Возвращения Колычева Серафима Кузьминична и Наташа ожидали в приемной, сидя рядышком на стульях.

– Вы, бабушка, не плачьте! – говорила Наташа. – Мадам Синельникова смотрит сейчас на вас с неба и расстраивается. Когда мой папаша умер, я тоже очень плакала. А потом подумала – папаша ведь на меня смотрит, батюшка в церкви об этом говорил, смотрит и видит, как мне плохо, и тоже плачет там на небе, наверное. Пусть лучше они там за нас порадуются.

– Какая же ты, Наташенька, умница, – Серафима Кузьминична вытирала слезы и гладила девочку по светлой головке.

Семен Ярышников на бойне руководил мясниками, занимавшимися разделкой туш. На праздники было много заказов, теперь следовало пополнить запасы и заложить в ледник новую партию говядины и свинины.

– Поворачивайтесь, молодцы! – покрикивал Семен. – Снимай тушу с крюка! Как ты рубишь, раззява! Дай топор, я тебе сам покажу. Ххек! Вот как надо рубить. Ххек!

Белый фартук Семена оказался забрызганным кровью, руки тоже испачкались, но он продолжал задорно махать топором, отделяя говяжий филей.

Вдруг дверь рубочной открылась, и на пороге появился следователь в сопровождении двух городовых.

– Господа, куда вы? – строго спросил Семен. – Сюда в уличной одежде нельзя-с! У нас по части санитарии строго!

– Ну так вы к нам выйдите, господин Ярышников! Э, батенька, руки-то у вас в крови, – заметил Колычев.

Ярышников взглянул на свои окровавленные ладони и вытер их о передник.

– В нашем деле без кровушки нельзя… Так чему обязан, господа?

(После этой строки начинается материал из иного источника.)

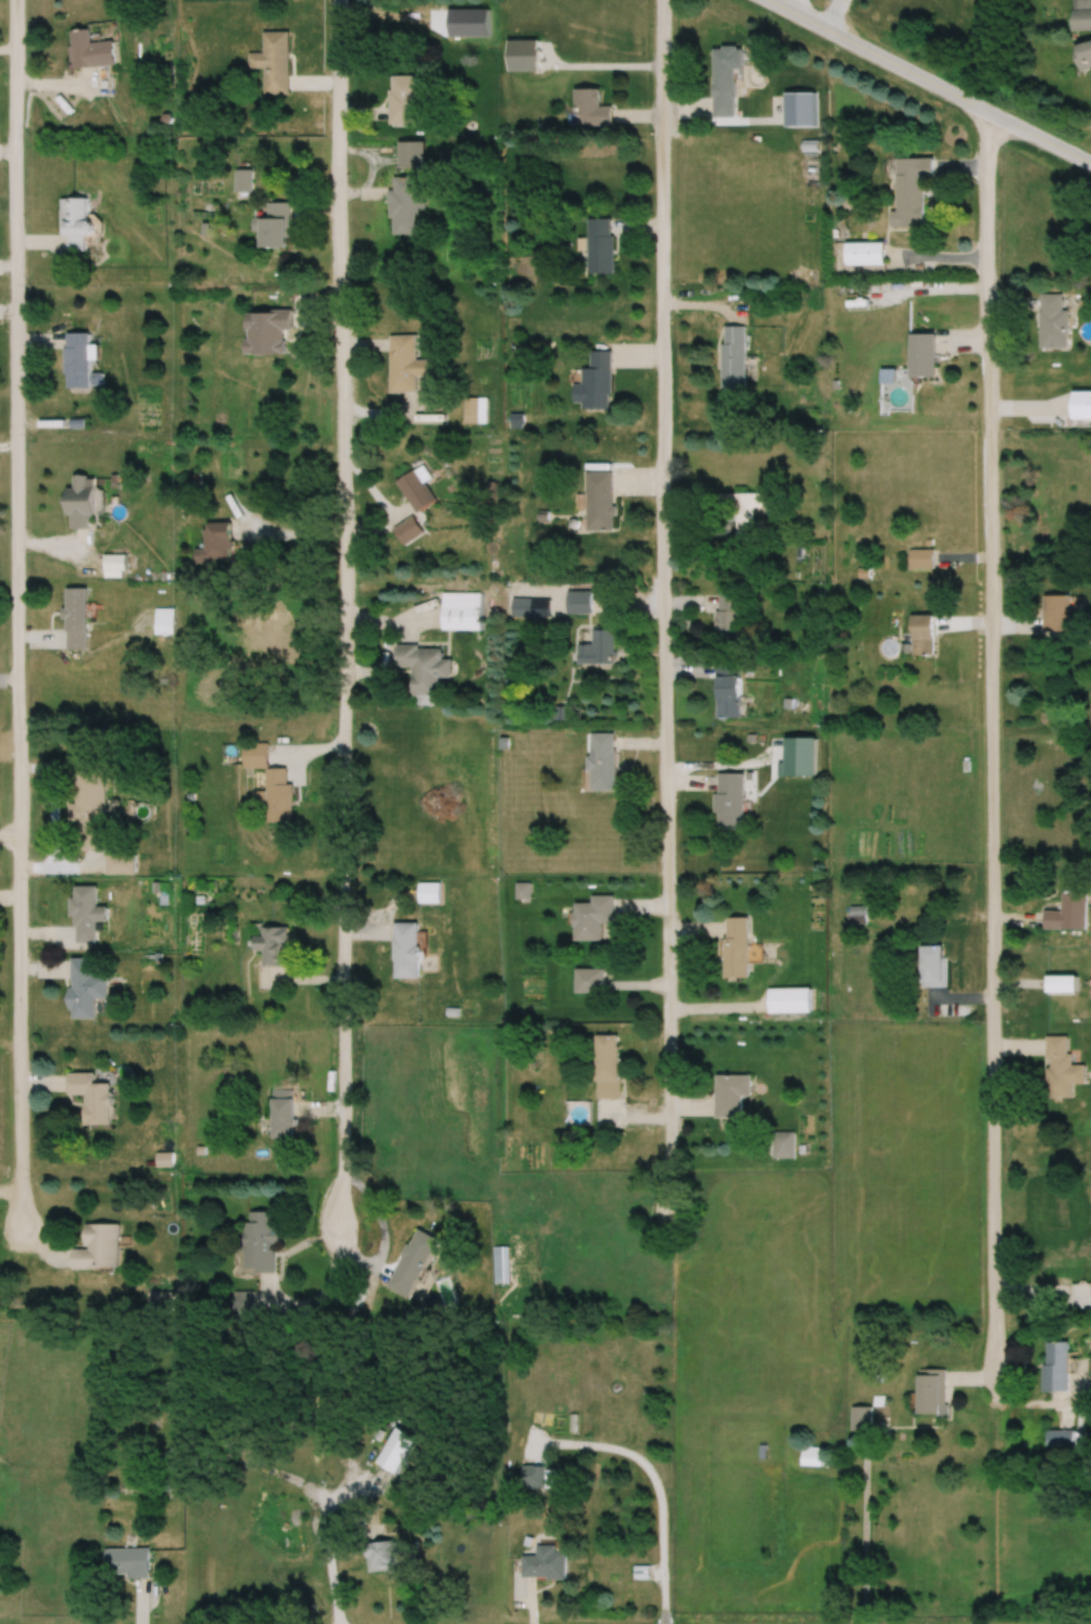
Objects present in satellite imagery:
road: (802, 10)
building: (1082, 14)
road: (834, 16)
building: (90, 50)
building: (1083, 55)
building: (272, 61)
building: (723, 67)
road: (927, 83)
building: (403, 99)
building: (722, 105)
building: (591, 109)
building: (410, 154)
building: (909, 190)
building: (404, 204)
building: (74, 224)
building: (276, 224)
building: (600, 246)
building: (864, 253)
building: (1052, 320)
building: (267, 331)
building: (923, 356)
building: (733, 357)
building: (78, 362)
building: (405, 363)
building: (594, 383)
building: (1082, 404)
building: (416, 488)
building: (599, 500)
building: (80, 502)
building: (740, 511)
building: (216, 540)
building: (919, 558)
building: (114, 565)
building: (578, 601)
building: (520, 607)
road: (666, 607)
road: (340, 608)
building: (459, 610)
building: (1055, 612)
road: (16, 614)
building: (76, 617)
building: (727, 617)
building: (164, 620)
building: (922, 635)
building: (597, 647)
building: (423, 667)
building: (727, 689)
road: (991, 748)
building: (602, 760)
building: (269, 783)
building: (729, 800)
building: (89, 809)
building: (119, 863)
building: (427, 892)
building: (1067, 912)
building: (85, 913)
building: (856, 914)
building: (592, 918)
building: (272, 945)
building: (737, 946)
building: (405, 949)
building: (932, 966)
building: (588, 980)
building: (1061, 984)
building: (84, 987)
building: (790, 999)
building: (606, 1065)
building: (1060, 1068)
building: (731, 1093)
building: (91, 1096)
building: (281, 1117)
building: (783, 1144)
building: (163, 1159)
building: (258, 1240)
building: (98, 1246)
building: (412, 1262)
building: (1055, 1366)
building: (930, 1391)
building: (860, 1417)
building: (1059, 1439)
building: (399, 1450)
building: (811, 1455)
building: (208, 1463)
building: (534, 1476)
road: (657, 1487)
road: (328, 1545)
building: (382, 1555)
building: (126, 1561)
building: (546, 1563)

– Вот те на! Вы же сами жаждали узнать, кто убийца Синельниковой и когда он будет арестован.

– И что же, неужто нашли? И арестовали? Так кто же убил Маргариту?

– Как кто? Вы убили, господин Ярышников! Вы и убили. А арест убийцы мы в данный момент как раз и производим. Ну что? Ваше любопытство удовлетворено?

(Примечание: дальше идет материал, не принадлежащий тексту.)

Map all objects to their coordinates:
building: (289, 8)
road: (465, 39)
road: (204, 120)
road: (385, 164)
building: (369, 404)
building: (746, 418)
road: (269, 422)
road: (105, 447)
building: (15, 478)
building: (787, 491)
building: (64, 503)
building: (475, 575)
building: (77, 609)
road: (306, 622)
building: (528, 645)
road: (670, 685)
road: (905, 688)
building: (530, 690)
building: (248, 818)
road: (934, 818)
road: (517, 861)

Когда городовые уводили Семена, он тяжело вздохнул.

– Эх, не удалось мне немчуру заставить греметь кандалами на каторге. А там бы ему, колченогому, самое место. Ошибся я, слишком сложный путь избрал. Надо было тюкнуть его в темном переулке топориком, оттащить к Волге и кинуть под лед. И все. И концы в воду… Как же я его, аспида, ненавижу!

– А Синельникову-то за что убили? – не удержался от вопроса Колычев.

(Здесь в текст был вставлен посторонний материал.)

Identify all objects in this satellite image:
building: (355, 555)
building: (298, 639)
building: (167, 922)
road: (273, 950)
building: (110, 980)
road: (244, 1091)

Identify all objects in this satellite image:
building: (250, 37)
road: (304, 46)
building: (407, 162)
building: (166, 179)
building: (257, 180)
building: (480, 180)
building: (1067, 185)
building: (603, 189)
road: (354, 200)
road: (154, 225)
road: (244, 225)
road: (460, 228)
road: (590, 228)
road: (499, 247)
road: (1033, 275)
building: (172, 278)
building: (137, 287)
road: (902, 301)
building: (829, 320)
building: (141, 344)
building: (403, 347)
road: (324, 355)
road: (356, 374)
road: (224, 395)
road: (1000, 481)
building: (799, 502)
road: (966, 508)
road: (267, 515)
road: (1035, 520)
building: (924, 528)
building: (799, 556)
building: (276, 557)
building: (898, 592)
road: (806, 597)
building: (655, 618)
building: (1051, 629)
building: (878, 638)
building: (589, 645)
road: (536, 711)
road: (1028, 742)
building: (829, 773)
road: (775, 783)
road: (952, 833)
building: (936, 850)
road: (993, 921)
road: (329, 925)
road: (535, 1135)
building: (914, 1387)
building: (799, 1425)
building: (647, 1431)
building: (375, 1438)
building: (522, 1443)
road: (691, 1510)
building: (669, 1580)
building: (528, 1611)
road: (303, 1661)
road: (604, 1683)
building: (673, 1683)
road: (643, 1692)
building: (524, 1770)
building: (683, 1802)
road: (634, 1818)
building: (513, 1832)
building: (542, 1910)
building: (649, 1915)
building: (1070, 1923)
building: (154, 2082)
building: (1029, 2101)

– Да просто под руку подвернулась. Я на маскарад с револьвером Витгерта пришел, думаю, в суматохе кого-нибудь хлопну, пока моряк оружия своего не хватился, да на него убийство и свалю. А Синельникова очень кстати в безлюдное фойе из зала вышла. Чего ее жалеть-то? Бабенка пустая, безголовая, толку от нее нет по жизни. Если б еще моряка за ее смерть под суд подвести – ничего лучше и вообразить невозможно. На Маше тогда никто, кроме меня, и не женился бы… Жаль, что сорвалось!